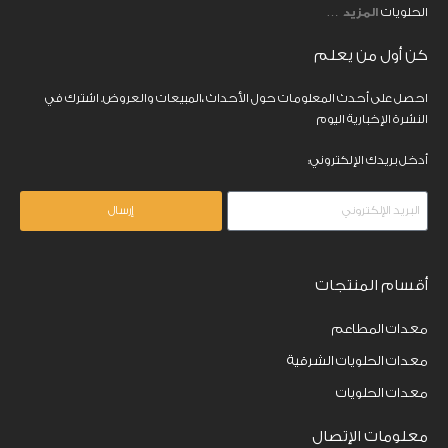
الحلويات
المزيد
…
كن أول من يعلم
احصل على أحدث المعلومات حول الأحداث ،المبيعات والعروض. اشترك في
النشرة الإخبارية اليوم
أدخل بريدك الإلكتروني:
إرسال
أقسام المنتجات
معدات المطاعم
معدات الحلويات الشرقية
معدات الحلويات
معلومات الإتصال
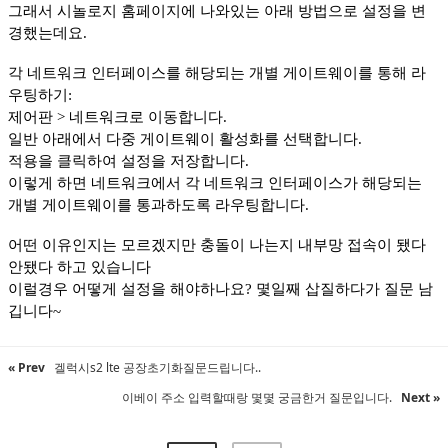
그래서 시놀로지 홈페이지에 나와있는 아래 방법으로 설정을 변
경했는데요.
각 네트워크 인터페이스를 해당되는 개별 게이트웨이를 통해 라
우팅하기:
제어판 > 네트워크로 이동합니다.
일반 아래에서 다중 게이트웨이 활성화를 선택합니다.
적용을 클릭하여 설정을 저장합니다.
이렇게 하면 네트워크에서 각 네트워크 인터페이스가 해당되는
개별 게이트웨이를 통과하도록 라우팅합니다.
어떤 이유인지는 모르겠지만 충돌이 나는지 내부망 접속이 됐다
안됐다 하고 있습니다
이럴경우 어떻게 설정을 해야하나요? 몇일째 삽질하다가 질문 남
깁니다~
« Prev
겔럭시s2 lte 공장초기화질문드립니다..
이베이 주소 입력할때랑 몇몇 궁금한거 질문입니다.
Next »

··········

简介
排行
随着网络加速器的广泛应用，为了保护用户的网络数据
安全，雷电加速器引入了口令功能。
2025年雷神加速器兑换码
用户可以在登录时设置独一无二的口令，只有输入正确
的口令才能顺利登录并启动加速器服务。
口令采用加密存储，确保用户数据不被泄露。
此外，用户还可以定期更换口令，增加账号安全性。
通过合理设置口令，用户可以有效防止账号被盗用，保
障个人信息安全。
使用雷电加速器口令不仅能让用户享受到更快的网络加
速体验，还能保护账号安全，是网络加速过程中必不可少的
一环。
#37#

··········

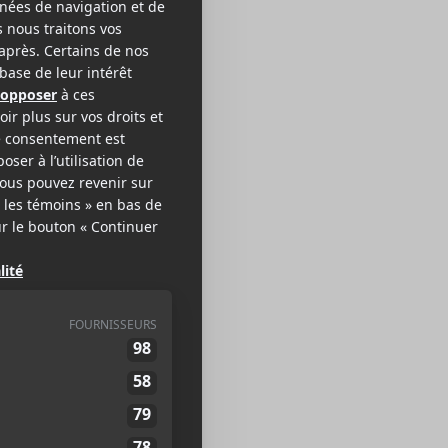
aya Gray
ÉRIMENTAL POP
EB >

··········

Report each line of the data above that contains the word "게이트웨이를", copying every such line in full.

각 네트워크 인터페이스를 해당되는 개별 게이트웨이를 통해 라
개별 게이트웨이를 통과하도록 라우팅합니다.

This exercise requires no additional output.